According to the report, “between January 2018 and September 2022, at least 420 acts of hostility against U.S. churches occurred.”

The acts of violence included vandalism, arson, gun related incidents, bomb threats and more. There was also an increase in the frequency over the course of the three years.

In 2021, the FBI reported 240 “hate crimes” against Catholics, Protestants, Eastern Orthodox or other Christians, which was up 213 anti-Christian crimes in 2020.

Out of the total 420 attacks on churches, 397 different churches were targeted in 45 different states.

The majority of the reported incidents were vandalism, with 342 reports of destruction or defacement of property, ransacking or theft, 12 gun-related incidents, 11 bomb threats and 19 other threats of assault and interruption of services.

Areas with greater populations had the most incidents. California had the highest number of incidents, with 51. Texas followed next, with 33; then New York, with 31; and Florida, with 23.

Delaware, Montana, Nebraska, New Hampshire and Vermont were the only states without any reported hate crimes.

After the leak of the U.S. Supreme Court’s draft decision in Dobbs v. Jackson Women’s Health to overturn federal abortion mandates, there was a massive spike in graffiti vandalism.

At least 57 of these incidents took place between January 2022 and September 2022, and were directly tied to pro-abortion protests or with pro-abortion messages.

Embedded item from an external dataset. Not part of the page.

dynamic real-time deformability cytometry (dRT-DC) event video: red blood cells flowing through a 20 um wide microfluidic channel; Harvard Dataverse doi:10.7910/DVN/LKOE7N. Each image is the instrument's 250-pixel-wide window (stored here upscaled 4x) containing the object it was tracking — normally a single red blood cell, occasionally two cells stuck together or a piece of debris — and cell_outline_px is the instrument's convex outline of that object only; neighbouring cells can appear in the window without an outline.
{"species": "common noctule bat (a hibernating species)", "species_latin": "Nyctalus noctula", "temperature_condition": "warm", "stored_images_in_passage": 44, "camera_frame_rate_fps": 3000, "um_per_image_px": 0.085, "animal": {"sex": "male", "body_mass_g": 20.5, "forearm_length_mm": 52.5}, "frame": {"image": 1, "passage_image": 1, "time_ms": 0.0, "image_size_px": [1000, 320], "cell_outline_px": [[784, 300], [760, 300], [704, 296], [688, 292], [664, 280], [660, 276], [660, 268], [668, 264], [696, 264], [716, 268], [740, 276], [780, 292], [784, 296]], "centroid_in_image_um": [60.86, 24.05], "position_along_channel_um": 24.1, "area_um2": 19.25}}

The motives of many of the attacks are unclear, and several of them were committed by minors. Other incidents included satanic or anarchist symbols.

The FRC report emphasized the importance of religious freedom, a right ostensibly protected under the First Amendment of the U.S. Constitution.

“Religious freedom is not maintained by good laws and policies alone; it also relies on cultural support,” the report said.

“When church attendees feel targeted by members of their communities or church buildings bear the brunt of outrage over political events, a more grievous assault is occurring on the ability to choose and live out one’s faith safely, both at church and in the public square,” it continued. “Violent or destructive incidents that interfere with an individual’s lawful free exercise of religion at their house of worship present a significant nationwide challenge.”